Thanks for the reply. Yes, the VHD was created using Disk2VHD, with the "Prepare for use with Virtual PC" option checked.
tr888 wrote:
I was hoping to preserve my XP Pro SP3 box with five years of work on it as a VM using Windows 7 Ultimate x64 and Virtual PC. But the disk drive on the XP box is 232GB and this size makes it unusable with Virtual PC:
Note: Virtual PC supports a maximum virtual disk size of 127GB. If you create a VHD from a larger disk, even if you only include data from a smaller volume, it will not be accessible from a Virtual PC VM. In addition Virtual PC doesn't support the Multiprocessor Specification, which means that it won't be able to boot VHD's from multiprocessor Windows XP and Windows Server 2003 systems.
[from the Disk2VHD help manual; empasis added]

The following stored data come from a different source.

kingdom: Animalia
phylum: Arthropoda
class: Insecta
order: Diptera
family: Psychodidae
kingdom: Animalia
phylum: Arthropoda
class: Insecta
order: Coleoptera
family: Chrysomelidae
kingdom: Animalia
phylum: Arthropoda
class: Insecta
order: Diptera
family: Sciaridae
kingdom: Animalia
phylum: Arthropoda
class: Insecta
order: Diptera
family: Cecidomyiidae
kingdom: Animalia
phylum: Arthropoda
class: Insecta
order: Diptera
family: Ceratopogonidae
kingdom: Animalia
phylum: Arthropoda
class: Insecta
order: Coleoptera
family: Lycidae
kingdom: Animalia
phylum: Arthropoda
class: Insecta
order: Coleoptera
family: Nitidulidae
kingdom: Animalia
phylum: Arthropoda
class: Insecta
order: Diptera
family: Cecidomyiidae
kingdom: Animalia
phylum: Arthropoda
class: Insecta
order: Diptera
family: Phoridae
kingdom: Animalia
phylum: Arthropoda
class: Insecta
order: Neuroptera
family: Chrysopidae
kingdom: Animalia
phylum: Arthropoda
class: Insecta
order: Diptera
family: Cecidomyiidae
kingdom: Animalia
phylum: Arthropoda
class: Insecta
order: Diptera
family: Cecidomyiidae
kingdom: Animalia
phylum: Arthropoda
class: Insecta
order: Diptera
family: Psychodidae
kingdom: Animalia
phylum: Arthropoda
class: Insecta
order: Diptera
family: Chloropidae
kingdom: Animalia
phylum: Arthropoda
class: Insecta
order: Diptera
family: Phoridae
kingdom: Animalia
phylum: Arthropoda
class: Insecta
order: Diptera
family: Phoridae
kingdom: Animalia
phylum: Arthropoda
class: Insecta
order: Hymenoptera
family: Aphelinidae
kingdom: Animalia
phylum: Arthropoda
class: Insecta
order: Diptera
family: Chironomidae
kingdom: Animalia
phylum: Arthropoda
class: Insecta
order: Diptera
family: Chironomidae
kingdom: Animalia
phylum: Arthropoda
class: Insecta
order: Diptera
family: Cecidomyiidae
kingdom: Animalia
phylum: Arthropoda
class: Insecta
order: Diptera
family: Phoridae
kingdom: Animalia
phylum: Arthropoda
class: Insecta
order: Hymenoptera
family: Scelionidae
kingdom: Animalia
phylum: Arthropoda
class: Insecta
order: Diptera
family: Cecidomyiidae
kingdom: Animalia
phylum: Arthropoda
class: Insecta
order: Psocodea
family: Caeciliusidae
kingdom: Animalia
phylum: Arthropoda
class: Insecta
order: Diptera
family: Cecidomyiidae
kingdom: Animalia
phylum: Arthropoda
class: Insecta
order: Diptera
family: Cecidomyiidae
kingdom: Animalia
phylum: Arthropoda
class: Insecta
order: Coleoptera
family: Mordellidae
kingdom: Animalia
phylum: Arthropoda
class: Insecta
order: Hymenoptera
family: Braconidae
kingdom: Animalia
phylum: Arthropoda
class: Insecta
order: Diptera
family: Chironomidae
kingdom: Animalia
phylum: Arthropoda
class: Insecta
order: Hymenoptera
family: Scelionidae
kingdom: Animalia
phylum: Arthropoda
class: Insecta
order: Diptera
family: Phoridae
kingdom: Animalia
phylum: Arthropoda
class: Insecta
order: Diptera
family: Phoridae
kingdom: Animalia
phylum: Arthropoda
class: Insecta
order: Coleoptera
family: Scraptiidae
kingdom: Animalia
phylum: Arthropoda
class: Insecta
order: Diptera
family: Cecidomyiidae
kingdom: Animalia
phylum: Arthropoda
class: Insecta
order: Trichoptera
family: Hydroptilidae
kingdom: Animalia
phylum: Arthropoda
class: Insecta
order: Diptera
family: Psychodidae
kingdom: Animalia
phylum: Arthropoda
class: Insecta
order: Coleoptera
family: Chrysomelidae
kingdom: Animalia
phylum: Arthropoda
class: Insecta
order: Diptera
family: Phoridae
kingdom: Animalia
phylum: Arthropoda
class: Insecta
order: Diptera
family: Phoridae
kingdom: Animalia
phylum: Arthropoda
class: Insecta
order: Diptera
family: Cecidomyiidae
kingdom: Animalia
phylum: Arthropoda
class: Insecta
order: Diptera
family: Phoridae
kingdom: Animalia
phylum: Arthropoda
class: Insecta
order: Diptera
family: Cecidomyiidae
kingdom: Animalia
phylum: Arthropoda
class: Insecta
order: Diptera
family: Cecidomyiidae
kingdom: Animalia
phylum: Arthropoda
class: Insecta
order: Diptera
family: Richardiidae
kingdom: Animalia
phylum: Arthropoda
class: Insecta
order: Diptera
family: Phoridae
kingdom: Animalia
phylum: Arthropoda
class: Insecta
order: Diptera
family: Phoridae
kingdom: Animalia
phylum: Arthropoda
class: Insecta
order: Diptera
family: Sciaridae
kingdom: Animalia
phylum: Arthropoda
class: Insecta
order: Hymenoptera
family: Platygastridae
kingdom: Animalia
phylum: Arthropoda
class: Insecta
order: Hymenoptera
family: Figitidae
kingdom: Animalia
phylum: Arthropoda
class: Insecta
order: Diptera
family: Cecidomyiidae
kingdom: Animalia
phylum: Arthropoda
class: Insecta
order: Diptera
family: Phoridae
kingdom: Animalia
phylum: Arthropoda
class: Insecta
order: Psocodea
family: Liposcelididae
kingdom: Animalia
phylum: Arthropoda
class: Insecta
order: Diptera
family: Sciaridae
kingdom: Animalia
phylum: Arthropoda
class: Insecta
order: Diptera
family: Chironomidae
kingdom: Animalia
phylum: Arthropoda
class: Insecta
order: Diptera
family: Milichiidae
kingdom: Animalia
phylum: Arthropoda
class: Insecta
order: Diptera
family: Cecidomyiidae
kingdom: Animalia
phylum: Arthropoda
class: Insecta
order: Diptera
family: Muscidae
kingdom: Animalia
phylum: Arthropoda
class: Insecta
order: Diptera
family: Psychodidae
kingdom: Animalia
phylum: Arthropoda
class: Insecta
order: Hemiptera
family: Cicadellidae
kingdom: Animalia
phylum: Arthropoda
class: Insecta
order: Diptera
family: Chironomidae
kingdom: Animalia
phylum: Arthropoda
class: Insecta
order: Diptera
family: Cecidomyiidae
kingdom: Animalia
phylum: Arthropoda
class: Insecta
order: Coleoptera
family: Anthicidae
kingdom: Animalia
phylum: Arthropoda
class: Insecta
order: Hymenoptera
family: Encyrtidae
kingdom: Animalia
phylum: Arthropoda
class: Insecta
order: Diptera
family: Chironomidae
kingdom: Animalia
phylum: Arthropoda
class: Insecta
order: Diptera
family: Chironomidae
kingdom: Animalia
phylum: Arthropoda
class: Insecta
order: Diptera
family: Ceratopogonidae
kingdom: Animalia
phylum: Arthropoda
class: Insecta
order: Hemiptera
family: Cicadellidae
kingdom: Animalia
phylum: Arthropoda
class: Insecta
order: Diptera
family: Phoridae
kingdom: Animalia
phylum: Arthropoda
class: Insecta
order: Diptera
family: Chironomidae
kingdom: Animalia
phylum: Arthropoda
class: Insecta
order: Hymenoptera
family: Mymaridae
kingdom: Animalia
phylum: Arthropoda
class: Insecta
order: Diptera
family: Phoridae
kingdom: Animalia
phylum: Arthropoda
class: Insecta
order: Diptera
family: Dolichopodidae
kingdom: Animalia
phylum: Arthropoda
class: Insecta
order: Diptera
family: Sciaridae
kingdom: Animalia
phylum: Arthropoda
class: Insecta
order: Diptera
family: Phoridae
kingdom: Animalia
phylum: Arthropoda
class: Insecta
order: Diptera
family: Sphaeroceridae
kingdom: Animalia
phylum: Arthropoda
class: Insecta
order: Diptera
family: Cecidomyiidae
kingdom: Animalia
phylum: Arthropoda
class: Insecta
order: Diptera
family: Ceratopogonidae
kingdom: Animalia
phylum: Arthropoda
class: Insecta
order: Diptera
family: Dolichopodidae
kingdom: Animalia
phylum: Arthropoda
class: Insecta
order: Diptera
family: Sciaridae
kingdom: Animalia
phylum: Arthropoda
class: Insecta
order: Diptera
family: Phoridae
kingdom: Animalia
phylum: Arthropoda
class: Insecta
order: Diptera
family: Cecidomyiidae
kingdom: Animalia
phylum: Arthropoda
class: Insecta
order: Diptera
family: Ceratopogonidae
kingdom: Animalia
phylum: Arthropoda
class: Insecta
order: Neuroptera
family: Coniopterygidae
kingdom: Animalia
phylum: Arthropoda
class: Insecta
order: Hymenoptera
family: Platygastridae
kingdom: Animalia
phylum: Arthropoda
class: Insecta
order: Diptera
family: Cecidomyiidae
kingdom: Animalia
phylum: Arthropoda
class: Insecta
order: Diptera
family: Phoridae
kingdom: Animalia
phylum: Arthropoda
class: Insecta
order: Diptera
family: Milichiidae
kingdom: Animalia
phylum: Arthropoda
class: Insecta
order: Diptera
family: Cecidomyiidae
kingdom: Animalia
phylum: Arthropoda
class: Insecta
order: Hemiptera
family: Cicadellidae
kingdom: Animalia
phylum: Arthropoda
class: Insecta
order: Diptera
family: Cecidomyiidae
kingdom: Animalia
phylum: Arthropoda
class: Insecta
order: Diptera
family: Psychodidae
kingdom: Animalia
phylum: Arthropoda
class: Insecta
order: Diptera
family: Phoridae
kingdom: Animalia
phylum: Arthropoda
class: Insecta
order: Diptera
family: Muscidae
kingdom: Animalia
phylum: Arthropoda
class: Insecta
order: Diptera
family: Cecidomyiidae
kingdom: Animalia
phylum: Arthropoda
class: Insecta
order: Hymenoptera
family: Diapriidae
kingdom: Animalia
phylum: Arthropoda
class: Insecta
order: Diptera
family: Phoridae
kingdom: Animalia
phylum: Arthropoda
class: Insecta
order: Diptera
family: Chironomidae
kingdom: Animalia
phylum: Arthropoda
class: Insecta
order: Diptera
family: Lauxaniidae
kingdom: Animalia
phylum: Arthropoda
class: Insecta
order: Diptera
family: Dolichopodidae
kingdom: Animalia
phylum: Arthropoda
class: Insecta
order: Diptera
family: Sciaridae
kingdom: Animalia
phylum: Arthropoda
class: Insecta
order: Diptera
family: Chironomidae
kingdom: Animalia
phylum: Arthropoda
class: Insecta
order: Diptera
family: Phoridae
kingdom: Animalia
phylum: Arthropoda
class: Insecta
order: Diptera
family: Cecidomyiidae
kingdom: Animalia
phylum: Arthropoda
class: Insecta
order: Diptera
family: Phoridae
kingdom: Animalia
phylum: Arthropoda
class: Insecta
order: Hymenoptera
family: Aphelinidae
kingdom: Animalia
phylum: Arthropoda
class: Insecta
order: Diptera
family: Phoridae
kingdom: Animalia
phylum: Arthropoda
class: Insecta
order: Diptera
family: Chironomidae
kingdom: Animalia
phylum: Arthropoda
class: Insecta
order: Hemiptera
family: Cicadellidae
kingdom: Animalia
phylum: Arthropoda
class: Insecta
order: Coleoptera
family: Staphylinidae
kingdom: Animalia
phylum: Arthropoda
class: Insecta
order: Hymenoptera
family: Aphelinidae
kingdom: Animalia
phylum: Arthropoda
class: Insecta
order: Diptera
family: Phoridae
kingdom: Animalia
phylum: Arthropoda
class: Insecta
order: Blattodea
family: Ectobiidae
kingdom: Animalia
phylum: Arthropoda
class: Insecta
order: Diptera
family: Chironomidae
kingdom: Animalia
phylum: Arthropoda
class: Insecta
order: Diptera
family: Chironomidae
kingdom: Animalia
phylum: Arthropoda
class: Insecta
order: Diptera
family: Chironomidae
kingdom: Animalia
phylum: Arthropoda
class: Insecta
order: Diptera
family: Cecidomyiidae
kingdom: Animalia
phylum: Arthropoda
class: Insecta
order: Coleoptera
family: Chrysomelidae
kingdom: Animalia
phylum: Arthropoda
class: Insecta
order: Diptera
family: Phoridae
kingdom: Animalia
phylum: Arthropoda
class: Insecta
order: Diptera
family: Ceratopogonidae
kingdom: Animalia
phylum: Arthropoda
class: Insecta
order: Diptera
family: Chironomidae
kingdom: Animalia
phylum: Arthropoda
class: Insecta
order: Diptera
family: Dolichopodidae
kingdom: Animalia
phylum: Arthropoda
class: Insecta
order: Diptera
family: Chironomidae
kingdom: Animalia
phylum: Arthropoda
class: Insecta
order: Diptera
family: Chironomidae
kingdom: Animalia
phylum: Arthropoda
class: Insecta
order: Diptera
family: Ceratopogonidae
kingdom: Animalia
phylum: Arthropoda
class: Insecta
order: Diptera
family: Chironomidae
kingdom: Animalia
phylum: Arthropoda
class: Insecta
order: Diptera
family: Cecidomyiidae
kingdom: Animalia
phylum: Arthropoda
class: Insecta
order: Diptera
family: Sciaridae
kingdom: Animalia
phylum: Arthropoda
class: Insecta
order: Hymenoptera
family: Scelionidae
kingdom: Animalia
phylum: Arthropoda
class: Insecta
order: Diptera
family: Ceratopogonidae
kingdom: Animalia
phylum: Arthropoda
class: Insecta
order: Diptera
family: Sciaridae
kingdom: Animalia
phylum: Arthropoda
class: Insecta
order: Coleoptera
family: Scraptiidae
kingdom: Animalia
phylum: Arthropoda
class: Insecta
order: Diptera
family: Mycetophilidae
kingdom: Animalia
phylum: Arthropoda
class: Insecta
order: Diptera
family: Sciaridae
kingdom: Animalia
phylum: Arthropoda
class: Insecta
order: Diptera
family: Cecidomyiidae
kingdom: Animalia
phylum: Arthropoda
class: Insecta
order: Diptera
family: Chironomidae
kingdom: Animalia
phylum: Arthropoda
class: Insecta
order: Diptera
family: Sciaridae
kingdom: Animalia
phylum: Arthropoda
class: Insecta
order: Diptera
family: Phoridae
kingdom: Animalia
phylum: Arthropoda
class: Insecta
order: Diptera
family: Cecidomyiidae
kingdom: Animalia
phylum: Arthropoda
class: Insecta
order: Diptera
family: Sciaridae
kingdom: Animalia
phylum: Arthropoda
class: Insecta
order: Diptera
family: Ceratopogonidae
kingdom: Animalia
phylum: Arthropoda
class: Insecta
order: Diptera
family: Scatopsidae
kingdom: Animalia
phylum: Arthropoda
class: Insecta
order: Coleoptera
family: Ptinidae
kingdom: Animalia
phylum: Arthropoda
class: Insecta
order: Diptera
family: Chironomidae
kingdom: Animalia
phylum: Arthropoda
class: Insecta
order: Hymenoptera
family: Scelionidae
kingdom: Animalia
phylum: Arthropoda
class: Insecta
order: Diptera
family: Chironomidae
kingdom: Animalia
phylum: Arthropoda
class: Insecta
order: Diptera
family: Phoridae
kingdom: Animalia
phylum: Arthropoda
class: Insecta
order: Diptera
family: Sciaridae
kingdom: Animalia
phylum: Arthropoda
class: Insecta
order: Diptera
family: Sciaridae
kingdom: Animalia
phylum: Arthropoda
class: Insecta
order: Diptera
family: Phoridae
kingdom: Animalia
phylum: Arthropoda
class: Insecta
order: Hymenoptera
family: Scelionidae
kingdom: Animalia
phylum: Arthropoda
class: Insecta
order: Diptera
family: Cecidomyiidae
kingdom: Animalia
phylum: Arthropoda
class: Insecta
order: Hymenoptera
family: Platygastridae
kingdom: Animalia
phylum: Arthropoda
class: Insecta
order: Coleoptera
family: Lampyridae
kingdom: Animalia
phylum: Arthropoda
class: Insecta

So I have a possibly useless VHD of this 232GB hard drive from my XP box. Am I able to use this VHD as the basis for a VM in VMware Player or Workstation?
yes you can
Yours,
Satya
Hi
please ignore satya1s post ...
I would create a the vhd without that option - but now that you have it - lets go on
next step is to use Starwinds Converter
http://www.starwindsoftware.com/converter
and convert the VHD to a normal vmdk
then create a new VM and assign the converted vmdk.
When that is done please post the vmx-file of that VM so that I edit it for you.
When we made the edit you can use VMware converter against the new VM - this will patch the drivers and make the VM bootable.